◆ **Try it**: Take the data below and extract the lines from the one with "(451, 663) none -> [189,366,215,378] type" to the one with "[260,152,381,171] Symantec, ->", inclusive, exactly as written.

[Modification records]
==========
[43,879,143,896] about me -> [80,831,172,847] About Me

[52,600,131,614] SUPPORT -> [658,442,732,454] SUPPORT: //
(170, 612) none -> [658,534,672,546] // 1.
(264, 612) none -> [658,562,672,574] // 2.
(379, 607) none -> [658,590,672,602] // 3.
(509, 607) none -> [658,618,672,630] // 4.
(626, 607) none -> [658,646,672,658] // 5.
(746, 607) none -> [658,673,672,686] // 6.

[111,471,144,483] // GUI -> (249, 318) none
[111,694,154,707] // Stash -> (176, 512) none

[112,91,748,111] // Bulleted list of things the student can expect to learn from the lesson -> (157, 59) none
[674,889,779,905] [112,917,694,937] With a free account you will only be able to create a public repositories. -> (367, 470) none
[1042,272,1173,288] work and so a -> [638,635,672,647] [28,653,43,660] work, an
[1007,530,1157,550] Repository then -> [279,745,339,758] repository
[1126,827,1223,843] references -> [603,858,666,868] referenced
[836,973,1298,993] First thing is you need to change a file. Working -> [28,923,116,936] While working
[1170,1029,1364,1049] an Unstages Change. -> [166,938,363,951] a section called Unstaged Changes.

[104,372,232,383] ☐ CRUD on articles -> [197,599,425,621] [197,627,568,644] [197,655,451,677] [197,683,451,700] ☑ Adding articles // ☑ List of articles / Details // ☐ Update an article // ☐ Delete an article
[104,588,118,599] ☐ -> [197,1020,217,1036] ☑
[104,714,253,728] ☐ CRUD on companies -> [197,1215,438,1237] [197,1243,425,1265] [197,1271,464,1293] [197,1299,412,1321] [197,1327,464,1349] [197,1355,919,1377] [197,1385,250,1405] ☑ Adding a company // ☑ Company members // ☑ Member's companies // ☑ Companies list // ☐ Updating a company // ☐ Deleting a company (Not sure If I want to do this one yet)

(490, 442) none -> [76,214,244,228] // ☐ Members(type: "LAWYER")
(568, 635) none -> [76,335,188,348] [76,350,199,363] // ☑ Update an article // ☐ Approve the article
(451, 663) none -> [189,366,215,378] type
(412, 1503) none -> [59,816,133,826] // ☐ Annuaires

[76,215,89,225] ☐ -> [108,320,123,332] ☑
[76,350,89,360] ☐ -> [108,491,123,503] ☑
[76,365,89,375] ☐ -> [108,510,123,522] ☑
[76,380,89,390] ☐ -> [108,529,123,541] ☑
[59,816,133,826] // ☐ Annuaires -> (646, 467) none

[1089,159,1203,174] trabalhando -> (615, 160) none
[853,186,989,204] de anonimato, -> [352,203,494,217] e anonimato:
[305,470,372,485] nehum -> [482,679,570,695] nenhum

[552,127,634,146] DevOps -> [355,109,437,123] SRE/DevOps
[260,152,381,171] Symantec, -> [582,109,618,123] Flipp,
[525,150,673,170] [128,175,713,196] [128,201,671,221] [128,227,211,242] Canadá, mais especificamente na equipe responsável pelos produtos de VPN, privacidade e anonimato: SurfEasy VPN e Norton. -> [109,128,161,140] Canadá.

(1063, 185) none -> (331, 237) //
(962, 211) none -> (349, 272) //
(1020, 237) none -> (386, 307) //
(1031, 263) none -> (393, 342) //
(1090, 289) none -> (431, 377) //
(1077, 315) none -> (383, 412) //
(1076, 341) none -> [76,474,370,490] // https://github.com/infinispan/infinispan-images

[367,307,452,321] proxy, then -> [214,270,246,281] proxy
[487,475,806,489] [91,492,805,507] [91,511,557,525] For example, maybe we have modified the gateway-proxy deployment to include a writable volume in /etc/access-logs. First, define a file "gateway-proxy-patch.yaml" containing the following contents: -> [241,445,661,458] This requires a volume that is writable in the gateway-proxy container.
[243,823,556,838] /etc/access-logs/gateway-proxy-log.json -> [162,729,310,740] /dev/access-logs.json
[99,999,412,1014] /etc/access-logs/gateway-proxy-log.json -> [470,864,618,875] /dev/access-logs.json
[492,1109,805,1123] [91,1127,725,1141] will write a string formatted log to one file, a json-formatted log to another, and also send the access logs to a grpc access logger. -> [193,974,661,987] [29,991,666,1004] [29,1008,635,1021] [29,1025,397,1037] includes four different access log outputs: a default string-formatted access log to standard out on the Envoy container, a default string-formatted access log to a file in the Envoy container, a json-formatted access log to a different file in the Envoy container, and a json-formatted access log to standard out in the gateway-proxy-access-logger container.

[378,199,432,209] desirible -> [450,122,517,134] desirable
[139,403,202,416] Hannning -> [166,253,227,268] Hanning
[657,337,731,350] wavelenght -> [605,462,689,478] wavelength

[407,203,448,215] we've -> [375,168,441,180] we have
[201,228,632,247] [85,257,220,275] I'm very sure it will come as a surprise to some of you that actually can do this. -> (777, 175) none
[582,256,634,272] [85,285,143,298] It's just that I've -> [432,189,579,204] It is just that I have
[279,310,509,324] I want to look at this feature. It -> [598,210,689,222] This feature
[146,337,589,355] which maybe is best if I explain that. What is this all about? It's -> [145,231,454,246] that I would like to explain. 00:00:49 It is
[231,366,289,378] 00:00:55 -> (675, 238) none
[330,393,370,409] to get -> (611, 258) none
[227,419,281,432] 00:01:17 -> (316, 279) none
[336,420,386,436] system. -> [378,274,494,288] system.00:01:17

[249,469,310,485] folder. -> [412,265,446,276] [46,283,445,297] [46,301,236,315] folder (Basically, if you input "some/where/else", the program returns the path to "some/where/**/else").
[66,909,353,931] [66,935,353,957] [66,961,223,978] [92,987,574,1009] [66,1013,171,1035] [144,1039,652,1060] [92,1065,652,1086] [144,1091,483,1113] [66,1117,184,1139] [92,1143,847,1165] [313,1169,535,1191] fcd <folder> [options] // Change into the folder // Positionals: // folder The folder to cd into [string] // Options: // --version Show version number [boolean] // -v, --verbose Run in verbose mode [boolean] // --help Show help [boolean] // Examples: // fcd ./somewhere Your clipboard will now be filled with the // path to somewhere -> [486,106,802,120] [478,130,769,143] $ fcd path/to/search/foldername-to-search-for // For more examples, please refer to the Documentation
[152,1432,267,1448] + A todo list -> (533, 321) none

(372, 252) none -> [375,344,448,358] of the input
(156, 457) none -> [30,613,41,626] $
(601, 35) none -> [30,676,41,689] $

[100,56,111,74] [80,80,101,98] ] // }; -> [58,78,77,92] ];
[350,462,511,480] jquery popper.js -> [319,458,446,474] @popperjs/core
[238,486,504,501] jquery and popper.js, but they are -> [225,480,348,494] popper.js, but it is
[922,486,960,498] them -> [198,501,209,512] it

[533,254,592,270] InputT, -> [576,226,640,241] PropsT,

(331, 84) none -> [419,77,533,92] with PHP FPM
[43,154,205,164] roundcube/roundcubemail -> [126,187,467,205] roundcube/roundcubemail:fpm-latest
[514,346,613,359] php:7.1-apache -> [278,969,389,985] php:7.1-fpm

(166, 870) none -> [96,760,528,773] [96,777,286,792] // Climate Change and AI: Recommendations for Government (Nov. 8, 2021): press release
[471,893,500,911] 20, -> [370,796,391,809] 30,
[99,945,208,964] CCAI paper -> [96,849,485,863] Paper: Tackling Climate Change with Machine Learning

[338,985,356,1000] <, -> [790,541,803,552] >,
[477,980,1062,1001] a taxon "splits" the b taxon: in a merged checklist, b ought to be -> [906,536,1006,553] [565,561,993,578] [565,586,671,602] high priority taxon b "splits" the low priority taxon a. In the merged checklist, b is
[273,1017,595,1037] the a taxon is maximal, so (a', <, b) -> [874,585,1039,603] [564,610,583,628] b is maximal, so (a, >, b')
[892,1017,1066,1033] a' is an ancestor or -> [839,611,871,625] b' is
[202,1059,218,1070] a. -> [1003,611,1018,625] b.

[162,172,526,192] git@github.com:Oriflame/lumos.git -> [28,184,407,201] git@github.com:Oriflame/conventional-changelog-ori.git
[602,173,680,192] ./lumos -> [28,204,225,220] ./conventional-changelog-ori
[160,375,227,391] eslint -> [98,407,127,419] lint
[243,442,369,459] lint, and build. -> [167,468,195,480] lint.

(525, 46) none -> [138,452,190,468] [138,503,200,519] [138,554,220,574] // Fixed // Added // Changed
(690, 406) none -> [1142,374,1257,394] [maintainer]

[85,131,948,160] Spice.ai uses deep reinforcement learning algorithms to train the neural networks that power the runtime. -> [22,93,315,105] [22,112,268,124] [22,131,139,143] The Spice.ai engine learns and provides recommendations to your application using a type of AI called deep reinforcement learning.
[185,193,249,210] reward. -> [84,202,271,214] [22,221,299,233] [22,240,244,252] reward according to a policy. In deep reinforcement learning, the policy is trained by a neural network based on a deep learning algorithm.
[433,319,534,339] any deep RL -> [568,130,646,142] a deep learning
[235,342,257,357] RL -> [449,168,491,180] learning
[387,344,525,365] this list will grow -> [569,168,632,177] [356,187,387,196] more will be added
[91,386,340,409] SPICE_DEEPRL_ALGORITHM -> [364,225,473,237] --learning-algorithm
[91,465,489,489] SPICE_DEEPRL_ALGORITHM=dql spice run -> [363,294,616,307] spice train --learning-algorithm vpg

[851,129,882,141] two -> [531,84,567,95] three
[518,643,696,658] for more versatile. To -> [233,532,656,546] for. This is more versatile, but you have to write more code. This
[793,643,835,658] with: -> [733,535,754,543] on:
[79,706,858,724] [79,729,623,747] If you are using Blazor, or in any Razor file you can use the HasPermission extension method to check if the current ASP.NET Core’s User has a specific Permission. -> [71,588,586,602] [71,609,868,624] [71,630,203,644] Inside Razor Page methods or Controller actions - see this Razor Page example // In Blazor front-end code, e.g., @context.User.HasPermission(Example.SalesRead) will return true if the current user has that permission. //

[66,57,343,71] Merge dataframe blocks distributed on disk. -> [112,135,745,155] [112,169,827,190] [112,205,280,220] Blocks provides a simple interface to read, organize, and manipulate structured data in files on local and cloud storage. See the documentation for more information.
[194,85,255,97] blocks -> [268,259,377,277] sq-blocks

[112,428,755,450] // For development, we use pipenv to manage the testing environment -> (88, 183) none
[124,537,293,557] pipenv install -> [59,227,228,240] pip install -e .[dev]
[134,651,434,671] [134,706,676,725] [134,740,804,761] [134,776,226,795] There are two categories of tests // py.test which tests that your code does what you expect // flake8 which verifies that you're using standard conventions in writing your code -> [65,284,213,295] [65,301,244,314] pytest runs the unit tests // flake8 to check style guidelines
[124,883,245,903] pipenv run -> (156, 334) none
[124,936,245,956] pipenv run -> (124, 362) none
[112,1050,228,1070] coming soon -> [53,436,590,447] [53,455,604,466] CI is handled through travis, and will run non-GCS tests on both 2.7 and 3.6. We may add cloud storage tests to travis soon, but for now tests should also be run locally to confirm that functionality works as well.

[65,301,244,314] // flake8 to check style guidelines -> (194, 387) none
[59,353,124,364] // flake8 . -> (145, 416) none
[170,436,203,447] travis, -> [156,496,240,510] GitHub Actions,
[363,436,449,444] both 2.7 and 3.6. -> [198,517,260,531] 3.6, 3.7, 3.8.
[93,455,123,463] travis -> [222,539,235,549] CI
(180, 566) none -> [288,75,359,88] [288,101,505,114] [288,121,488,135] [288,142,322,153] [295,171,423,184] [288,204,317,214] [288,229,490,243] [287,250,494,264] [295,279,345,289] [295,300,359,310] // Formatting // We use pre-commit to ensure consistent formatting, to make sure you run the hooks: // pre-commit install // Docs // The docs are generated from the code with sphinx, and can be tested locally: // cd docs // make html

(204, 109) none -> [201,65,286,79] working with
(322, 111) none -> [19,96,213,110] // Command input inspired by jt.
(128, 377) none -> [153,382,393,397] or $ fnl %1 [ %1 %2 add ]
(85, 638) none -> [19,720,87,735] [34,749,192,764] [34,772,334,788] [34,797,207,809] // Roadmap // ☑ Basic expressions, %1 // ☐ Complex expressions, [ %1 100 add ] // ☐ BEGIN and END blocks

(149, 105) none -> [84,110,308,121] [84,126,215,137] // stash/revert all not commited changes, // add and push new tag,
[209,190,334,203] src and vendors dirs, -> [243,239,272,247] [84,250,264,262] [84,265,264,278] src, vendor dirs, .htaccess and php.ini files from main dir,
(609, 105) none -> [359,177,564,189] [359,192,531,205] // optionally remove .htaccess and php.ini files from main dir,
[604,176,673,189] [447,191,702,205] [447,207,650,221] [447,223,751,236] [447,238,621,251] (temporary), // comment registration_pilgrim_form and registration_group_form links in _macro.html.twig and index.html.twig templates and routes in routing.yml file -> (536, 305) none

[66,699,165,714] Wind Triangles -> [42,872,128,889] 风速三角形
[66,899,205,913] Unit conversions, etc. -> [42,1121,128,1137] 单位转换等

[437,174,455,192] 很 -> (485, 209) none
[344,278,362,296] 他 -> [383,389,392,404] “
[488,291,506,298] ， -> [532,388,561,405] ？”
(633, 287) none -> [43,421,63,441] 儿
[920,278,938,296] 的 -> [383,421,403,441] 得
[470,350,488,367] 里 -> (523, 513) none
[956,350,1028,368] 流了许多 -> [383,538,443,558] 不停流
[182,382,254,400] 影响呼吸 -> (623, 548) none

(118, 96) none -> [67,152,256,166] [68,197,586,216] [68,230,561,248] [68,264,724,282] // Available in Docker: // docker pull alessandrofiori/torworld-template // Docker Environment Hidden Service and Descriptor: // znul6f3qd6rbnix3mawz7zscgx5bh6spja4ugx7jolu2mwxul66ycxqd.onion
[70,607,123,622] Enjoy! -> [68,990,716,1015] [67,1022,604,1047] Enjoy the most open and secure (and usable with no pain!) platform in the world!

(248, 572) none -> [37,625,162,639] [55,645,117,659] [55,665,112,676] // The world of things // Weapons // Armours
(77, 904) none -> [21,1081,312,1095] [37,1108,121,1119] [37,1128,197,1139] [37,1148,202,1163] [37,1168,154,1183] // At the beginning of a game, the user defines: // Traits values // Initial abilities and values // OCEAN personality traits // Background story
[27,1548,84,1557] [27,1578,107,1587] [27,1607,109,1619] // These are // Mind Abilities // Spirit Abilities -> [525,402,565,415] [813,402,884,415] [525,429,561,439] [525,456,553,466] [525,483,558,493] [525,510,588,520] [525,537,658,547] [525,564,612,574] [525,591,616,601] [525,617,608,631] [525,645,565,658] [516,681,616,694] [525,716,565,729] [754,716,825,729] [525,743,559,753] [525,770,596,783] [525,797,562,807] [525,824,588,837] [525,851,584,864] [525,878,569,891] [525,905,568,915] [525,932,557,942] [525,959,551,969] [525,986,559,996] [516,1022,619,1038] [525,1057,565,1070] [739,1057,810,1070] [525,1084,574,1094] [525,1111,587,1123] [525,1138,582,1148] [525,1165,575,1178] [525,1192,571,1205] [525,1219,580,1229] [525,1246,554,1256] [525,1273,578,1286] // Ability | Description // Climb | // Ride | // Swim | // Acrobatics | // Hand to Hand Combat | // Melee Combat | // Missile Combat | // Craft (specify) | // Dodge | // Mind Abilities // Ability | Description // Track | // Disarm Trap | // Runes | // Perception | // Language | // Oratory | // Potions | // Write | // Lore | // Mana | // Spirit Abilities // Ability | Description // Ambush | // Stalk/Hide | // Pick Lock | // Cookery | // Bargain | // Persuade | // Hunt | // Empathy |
==========
◆ **Response for this exercise**:
(451, 663) none -> [189,366,215,378] type
(412, 1503) none -> [59,816,133,826] // ☐ Annuaires

[76,215,89,225] ☐ -> [108,320,123,332] ☑
[76,350,89,360] ☐ -> [108,491,123,503] ☑
[76,365,89,375] ☐ -> [108,510,123,522] ☑
[76,380,89,390] ☐ -> [108,529,123,541] ☑
[59,816,133,826] // ☐ Annuaires -> (646, 467) none

[1089,159,1203,174] trabalhando -> (615, 160) none
[853,186,989,204] de anonimato, -> [352,203,494,217] e anonimato:
[305,470,372,485] nehum -> [482,679,570,695] nenhum

[552,127,634,146] DevOps -> [355,109,437,123] SRE/DevOps
[260,152,381,171] Symantec, -> [582,109,618,123] Flipp,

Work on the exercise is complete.